Il est possible aux indivisaires de régler leur situation par convention, qui sera assimilée à  un acte de disposition, établi à  ce titre à  l'unanimité et les engageant à  demeurer dans l'indivision (art 1873-2 cciv)

Cet engagement de rester dans l'indivision ne peut néanmoins être perpétuel. La convention ne peut être établie pour une durée supérieure à  cinq ans et ne peut être renouvelée que par décision unanime expresse. Le partage demeure possible pendant la durée de la convention pour de justes motifs uniquement. Il cesse seulement d'être discrétionnaire.


{{Gérance}}

Un gérant est désigné parmi les indivisaires ou les tiers, et est chargé d'administrer les biens communs et de défendre l'intérêt de tous.
Indivisaire, il peut être révoqué à  l'unanimité des autres. Néanmoins dans ce cas la convention est réputée conclue pour une durée indéterminée.

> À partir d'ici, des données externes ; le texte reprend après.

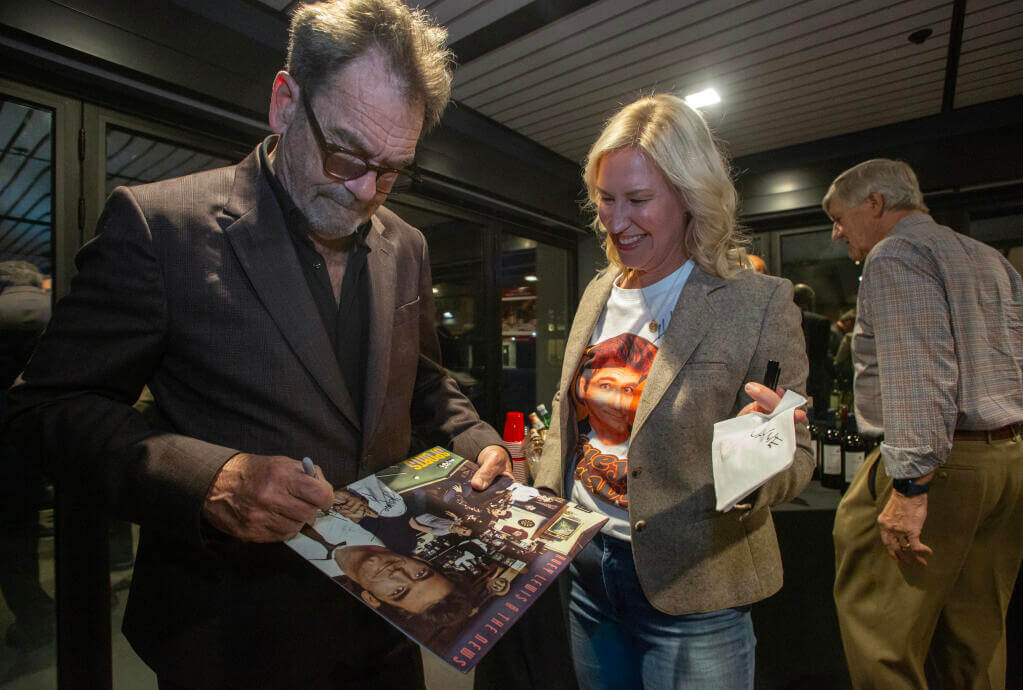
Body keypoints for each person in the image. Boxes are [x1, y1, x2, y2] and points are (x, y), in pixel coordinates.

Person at [5, 1, 512, 687]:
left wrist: (475, 438)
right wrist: (208, 477)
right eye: (346, 153)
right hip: (234, 634)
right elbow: (48, 408)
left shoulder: (408, 245)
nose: (366, 192)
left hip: (386, 624)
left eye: (393, 168)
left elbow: (421, 379)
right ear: (284, 102)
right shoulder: (160, 226)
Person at [532, 93, 814, 690]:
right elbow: (573, 420)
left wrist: (762, 458)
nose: (615, 219)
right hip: (586, 567)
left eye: (638, 200)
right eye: (606, 199)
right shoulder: (599, 291)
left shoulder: (757, 301)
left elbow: (798, 455)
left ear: (691, 198)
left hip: (696, 587)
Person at [825, 159, 1023, 689]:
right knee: (977, 639)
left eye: (840, 218)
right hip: (1006, 462)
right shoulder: (991, 259)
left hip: (938, 468)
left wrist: (910, 487)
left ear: (874, 204)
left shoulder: (897, 255)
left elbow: (916, 371)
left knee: (881, 639)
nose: (837, 232)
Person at [792, 283, 834, 415]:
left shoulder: (787, 319)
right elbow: (822, 356)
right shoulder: (820, 322)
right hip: (814, 381)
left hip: (798, 380)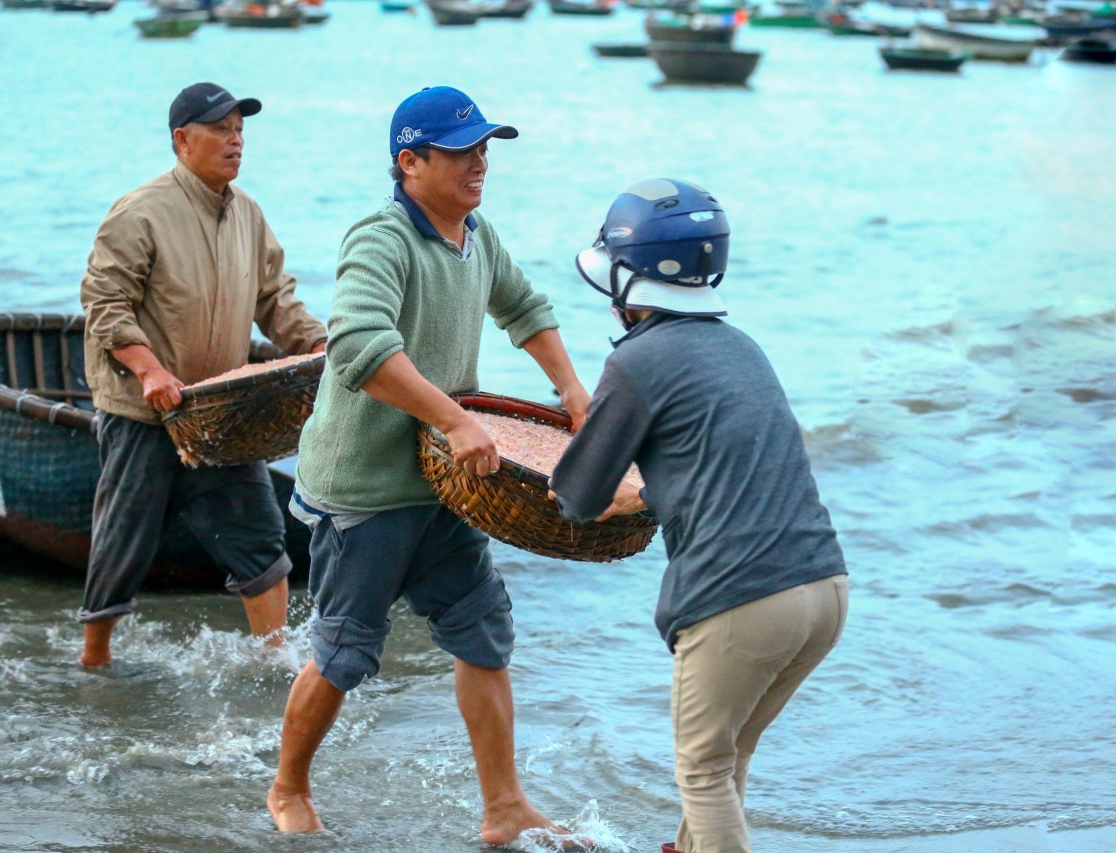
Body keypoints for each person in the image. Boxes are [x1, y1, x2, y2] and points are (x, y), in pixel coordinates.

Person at [265, 86, 591, 846]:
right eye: (461, 150)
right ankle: (286, 787)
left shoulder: (476, 234)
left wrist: (574, 390)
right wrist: (453, 416)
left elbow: (526, 307)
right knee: (344, 652)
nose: (480, 162)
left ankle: (504, 805)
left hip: (447, 481)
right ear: (410, 162)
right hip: (365, 488)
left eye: (484, 148)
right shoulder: (381, 238)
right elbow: (357, 350)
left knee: (483, 630)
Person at [550, 179, 849, 853]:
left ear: (632, 282)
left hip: (742, 599)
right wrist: (653, 492)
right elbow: (730, 463)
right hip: (825, 589)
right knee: (729, 755)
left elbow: (576, 497)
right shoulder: (740, 346)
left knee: (702, 770)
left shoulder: (638, 360)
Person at [76, 82, 327, 668]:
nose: (235, 140)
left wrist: (319, 342)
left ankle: (274, 665)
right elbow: (104, 304)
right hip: (144, 412)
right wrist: (150, 371)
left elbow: (276, 299)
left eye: (240, 129)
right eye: (221, 129)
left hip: (218, 413)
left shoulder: (248, 214)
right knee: (122, 543)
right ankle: (93, 663)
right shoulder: (140, 211)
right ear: (182, 140)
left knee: (262, 539)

Etranger à  l'indivision, le gérant peut être révoqué par une décision à  la majorité des indivisaires en nombre et en parts. Une révocation judiciaire pour fautes de gestion est possible à  la demande de la minorité si les intérêts de l'indivision sont en danger.
Les pouvoirs du gérant sont fixés à  l'article 1873-6 cciv, mais peuvent être réduits par les parties.


{{Situation des indivisaires.}}

Elle se rapproche de la situation des associés d'une société.
Tous les indivisaires ont un droit de regard renforcé sur la gestion par rapport au régime commun.

L'unanimité demeure requise pour toutes les décisions qui excèdent les pouvoirs du gérant. L'immeuble ne peut être vendu sans accord unanime.

L'indivision peut fonctionner à  la majorité si une telle situation est prévue par la convention unanime et si aucun des membres n'est incapable. Dans ce cas, seuls les actes les plus graves demeureront soumis à  l'unanimité. Chaque indivisaire peut donc renoncer par avance à  son droit en cas de désaccord avec la majorité sur l'opportunité d'un projet. La notion d'indivision se trouve donc fortement nuancée.

En cas de désaccord des indivisaires avec un de ses projets, le gérant dispose de l'ensemble des mesures judiciaires qui permettent de dénouer les crises dans toutes indivisions.